PITTSBURGH & CHICAGO--(BUSINESS WIRE)--The Kraft Heinz Company (“Kraft Heinz” or the “Company”) announced today that it has entered into a definitive agreement to sell its nuts business to Hormel Foods Corporation in a cash transaction for $3.35 billion. The proposed transaction is expected to close in the first half of 2021, subject to regulatory review and approval.
The transaction includes most products sold under the Planters brand, including single variety and mixed nuts, trail mix, Nut-rition products, Cheez Balls, and Cheez Curls, as well as Corn Nuts branded products. The transaction also includes global intellectual property rights to the Planters brand, subject to existing third-party licenses in certain international jurisdictions, and to the Corn Nuts brand.

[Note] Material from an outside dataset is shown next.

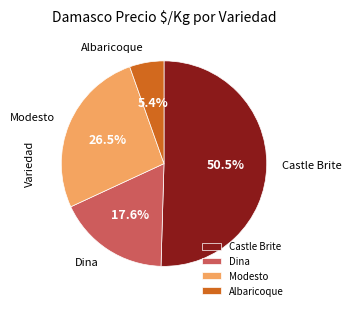

What is the ratio of the value at Dina to the value at Castle Brite?

0.3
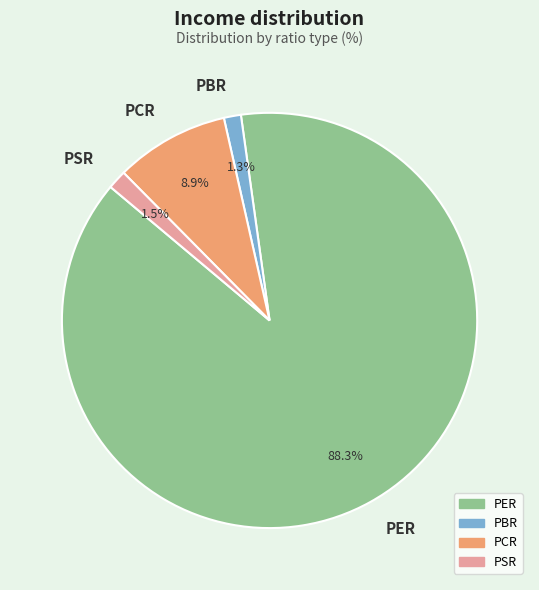

To the nearest percent, what is the difference between the largest and smallest slice percentages?

87%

“This is another momentous step in our rapid transformation of Kraft Heinz,” said Kraft Heinz CEO Miguel Patricio. “It will enable us to sharpen our focus on areas with greater growth prospects and competitive advantage for our powerhouse brands. Within our Real Food Snacking platform, this means more aggressively driving real fuel for kids through Lunchables and real meal alternatives like P3.”

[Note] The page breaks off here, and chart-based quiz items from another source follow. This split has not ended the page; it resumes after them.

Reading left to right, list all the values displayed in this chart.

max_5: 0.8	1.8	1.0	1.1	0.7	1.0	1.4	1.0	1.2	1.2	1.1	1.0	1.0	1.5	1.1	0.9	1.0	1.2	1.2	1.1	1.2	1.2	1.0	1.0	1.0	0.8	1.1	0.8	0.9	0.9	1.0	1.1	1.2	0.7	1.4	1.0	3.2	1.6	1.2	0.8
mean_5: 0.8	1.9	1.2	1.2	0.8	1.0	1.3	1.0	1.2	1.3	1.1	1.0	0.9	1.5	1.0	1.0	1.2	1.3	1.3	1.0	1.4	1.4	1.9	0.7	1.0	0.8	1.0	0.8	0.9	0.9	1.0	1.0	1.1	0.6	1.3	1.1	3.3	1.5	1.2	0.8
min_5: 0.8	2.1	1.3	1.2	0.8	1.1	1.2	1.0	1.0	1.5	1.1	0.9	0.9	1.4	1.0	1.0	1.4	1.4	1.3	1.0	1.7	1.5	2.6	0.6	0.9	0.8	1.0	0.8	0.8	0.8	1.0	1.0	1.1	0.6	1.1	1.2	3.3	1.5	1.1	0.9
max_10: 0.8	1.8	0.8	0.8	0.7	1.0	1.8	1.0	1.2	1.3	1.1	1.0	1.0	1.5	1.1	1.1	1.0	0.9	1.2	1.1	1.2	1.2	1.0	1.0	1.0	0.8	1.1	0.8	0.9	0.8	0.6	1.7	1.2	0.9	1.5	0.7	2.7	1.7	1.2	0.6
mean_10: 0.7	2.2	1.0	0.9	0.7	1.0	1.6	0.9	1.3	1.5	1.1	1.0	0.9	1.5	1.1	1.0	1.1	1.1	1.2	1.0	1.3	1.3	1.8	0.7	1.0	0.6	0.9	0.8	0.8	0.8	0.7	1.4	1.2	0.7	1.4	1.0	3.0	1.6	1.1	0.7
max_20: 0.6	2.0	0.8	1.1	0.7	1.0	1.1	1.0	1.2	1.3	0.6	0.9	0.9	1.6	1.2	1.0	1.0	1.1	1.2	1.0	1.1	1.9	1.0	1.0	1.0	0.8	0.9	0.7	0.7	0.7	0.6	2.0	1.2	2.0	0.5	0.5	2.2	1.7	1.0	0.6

As part of the Kraft Heinz operating model, consumer-driven platforms and platform roles help to focus its efforts within each geographic segment. Kraft Heinz prioritizes growth areas and takes strategic actions where appropriate.
“This is a great example of using agile portfolio management to improve our growth trajectory,” said Kraft Heinz CFO Paulo Basilio. “As we move forward, we plan to continue deleveraging as we explore accretive investments to accelerate our strategy.”
The business being sold contributed approximately $1.1 billion to Kraft Heinz’s net sales for fiscal year 2020, primarily in the U.S. segment.
Under the terms of the agreement, Kraft Heinz will sell its Corn Nuts production facility in Fresno, Calif., and Planters production facilities in Fort Smith, Ark., and Suffolk, Va. These facilities and their employees will continue to operate in ordinary course.
Perella Weinberg Partners served as the exclusive financial advisor to Kraft Heinz for this transaction, while Gibson, Dunn & Crutcher LLP served as its legal advisor.
ABOUT THE KRAFT HEINZ COMPANY
We are driving transformation at The Kraft Heinz Company (Nasdaq: KHC), inspired by our Purpose, Let's Make Life Delicious. Consumers are at the center of everything we do. With 2020 net sales of approximately $26 billion, we are committed to growing our iconic and emerging food and beverage brands on a global scale. We leverage our scale and agility to unleash the full power of Kraft Heinz across a portfolio of six consumer-driven product platforms. As global citizens, we're dedicated to making a sustainable, ethical impact while helping feed the world in healthy, responsible ways. Learn more about our journey by visiting www.kraftheinzcompany.com or following us on LinkedIn and Twitter.
This press release contains a number of forward-looking statements. Words such as “believe,” “expect,” “intend,” “focus,” “plan,” “improve,” “build,” “grow,” “will,” “accrete,” “enhance,” “create,” and variations of such words and similar future or conditional expressions are intended to identify forward-looking statements. These statements include, but are not limited to, statements about the assets included in the proposed sale, that the sale is subject to customary closing conditions including regulatory clearances, the anticipated number of affected employees, the timing of closing, expected benefits of the proposed sale, impacts of the proposed sale on the Company’s business, financial results, opportunities, and future plans, and other statements that are not historical facts, each of which is based on the Company’s current beliefs, expectations, estimates, and projections. These forward-looking statements are subject to a number of risks and uncertainties, many of which are difficult to predict and beyond the Company’s control, which could cause actual results to differ materially from those indicated in the forward-looking statements. Those factors include, but are not limited to, the timing of or failure to obtain necessary regulatory approvals or to satisfy any of the other conditions to the sale, the Company’s ability to achieve intended benefits of the sale, the expected costs of the transaction, the success of business transitions, and the risk factors set forth in the Company’s filings with the Securities and Exchange Commission, including the Company’s most recently filed Annual Report on Form 10-K and subsequent reports on Forms 10-Q and 8-K. The Company disclaims and does not undertake any obligation to update, revise, or withdraw any forward-looking statement in this press release, except as required by applicable law or regulation.